BPA influences thyroid cancer proliferatio. - GreenMedInfo Summary

OBJECTIVE: To determine the relationship between papillary thyroid carcinoma and environmental exposure to bisphenol A (BPA) or 17-β estrogen (E2) by assessing the effects of these compounds on estrogen receptor expression and AKT/mTOR signaling.

METHODS: The effects of low levels of BPA (1mM-10nM) and 17β-estradiol (E2, 0.1mM-1nM) on ER expression and cellular proliferation were determined in human thyroid papillary cancer BHP10-3 cells. Protein and mRNA levels of estrogen nuclear receptors (ERα/ERβ) and membrane receptors (GPR30) were determined by immunofluorescence assay, Western blotting, and RT-PCR, respectively, and proliferation was assessed by CCK-8 assay.

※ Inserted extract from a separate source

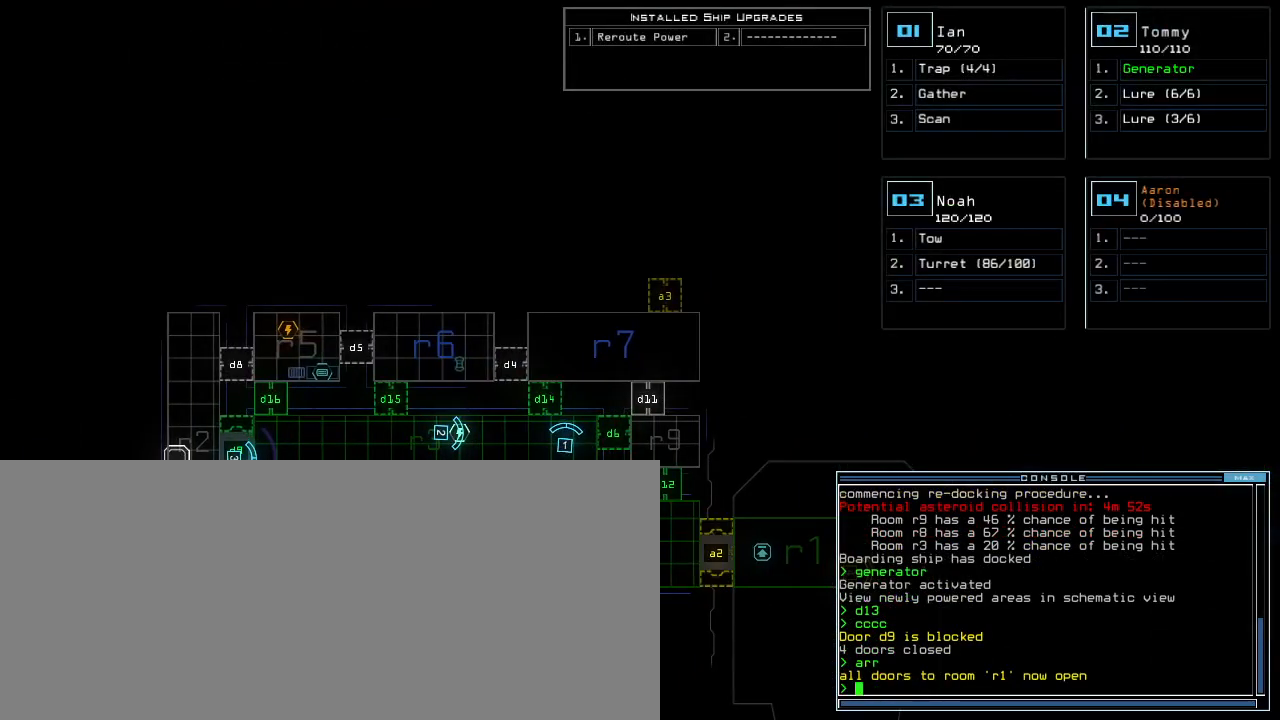
{"keys": [], "events": []}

RESULTS: The proliferative effects of BPA and E2 were both concentration- and time-dependent. Expression of ERα/ERβ and GPR30 were enhanced by BPA and E2. BPA and E2 could quickly phosphorylate AKT/mTOR. Moreover, ICI suppressed ERα expression and activated GPR30 as did G-1. G-15 reversed the effects of E2 on GPR30 and AKT/mTOR, but did not alter the effect of BPA.

CONCLUSIONS: BPA influences thyroid cancer proliferation by regulating expression of ERs and GPR30, a mechanism that differs from E2. In addition, ICI and G-15 may have the potential to be used as anti-thyroid cancer agents.